- [The data]:
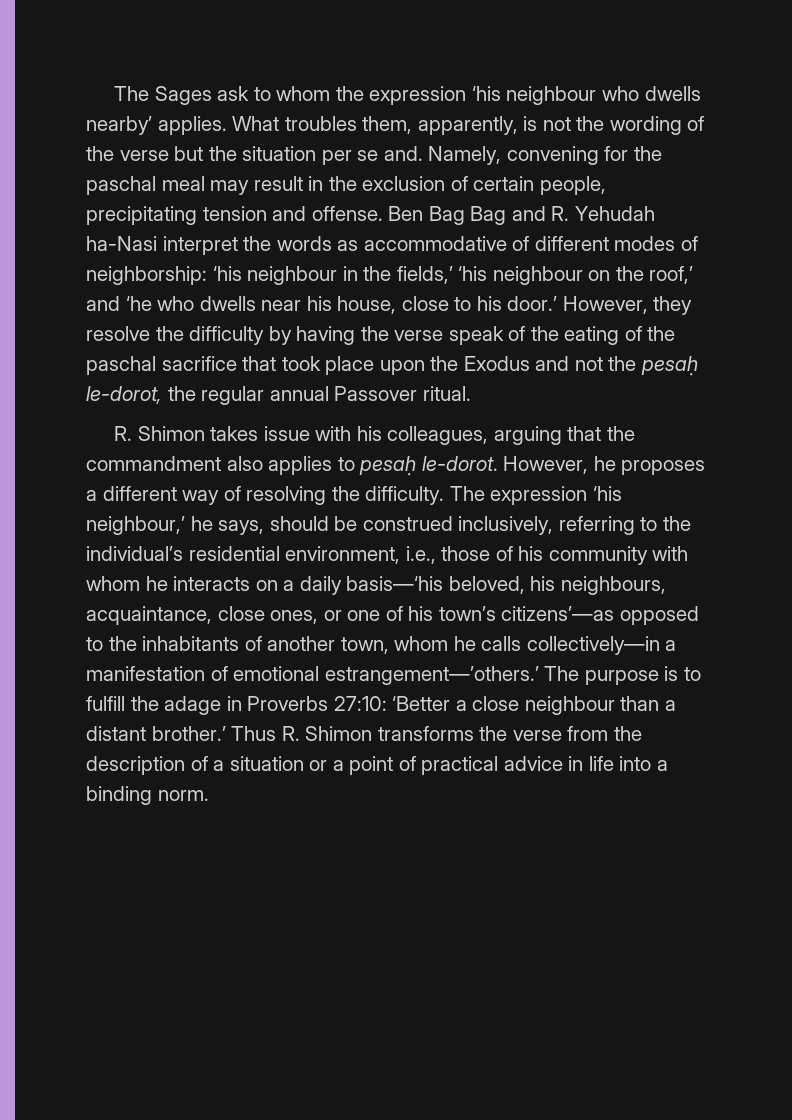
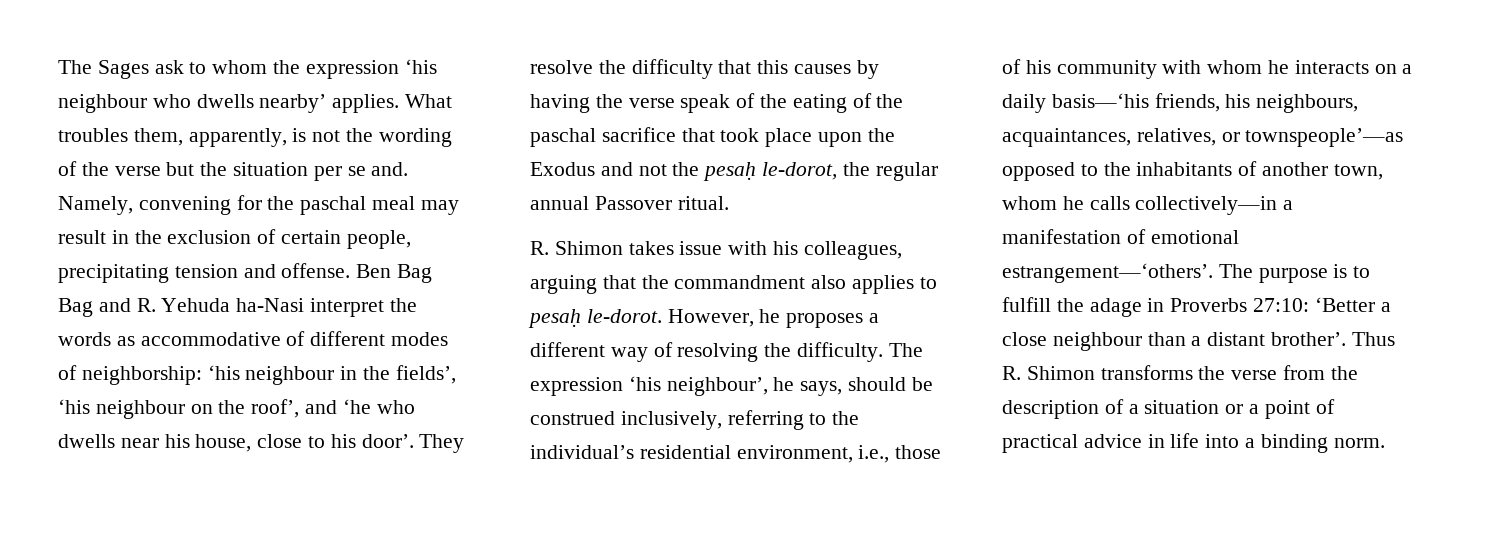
[574,206,655,221] Yehudah -> [161,298,231,312] Yehuda
[396,266,453,284] fields,’ -> [395,365,456,384] fields’,
[649,266,694,284] roof,’ -> [251,399,300,418] roof’,
[507,296,693,315] [86,326,265,345] door.’ However, they resolve the difficulty -> [361,434,465,453] [530,59,852,79] door’. They resolve the difficulty that this causes
[86,516,185,535] neighbour,’ -> [666,377,768,396] neighbour’,
[448,576,525,594] beloved, -> [1154,93,1220,112] friends,
[86,606,615,625] acquaintance, close ones, or one of his town’s citizens’—as -> [1002,128,1404,147] acquaintances, relatives, or townspeople’—as
[324,666,539,685] estrangement—’others.’ -> [1002,263,1213,283] estrangement—‘others’.
[151,726,226,741] brother.’ -> [1271,332,1347,346] brother’.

- [Activity]:
Without the pictures, print the whole listing exactly as given.

- [Task solution]:
[574,206,655,221] Yehudah -> [161,298,231,312] Yehuda
[396,266,453,284] fields,’ -> [395,365,456,384] fields’,
[649,266,694,284] roof,’ -> [251,399,300,418] roof’,
[507,296,693,315] [86,326,265,345] door.’ However, they resolve the difficulty -> [361,434,465,453] [530,59,852,79] door’. They resolve the difficulty that this causes
[86,516,185,535] neighbour,’ -> [666,377,768,396] neighbour’,
[448,576,525,594] beloved, -> [1154,93,1220,112] friends,
[86,606,615,625] acquaintance, close ones, or one of his town’s citizens’—as -> [1002,128,1404,147] acquaintances, relatives, or townspeople’—as
[324,666,539,685] estrangement—’others.’ -> [1002,263,1213,283] estrangement—‘others’.
[151,726,226,741] brother.’ -> [1271,332,1347,346] brother’.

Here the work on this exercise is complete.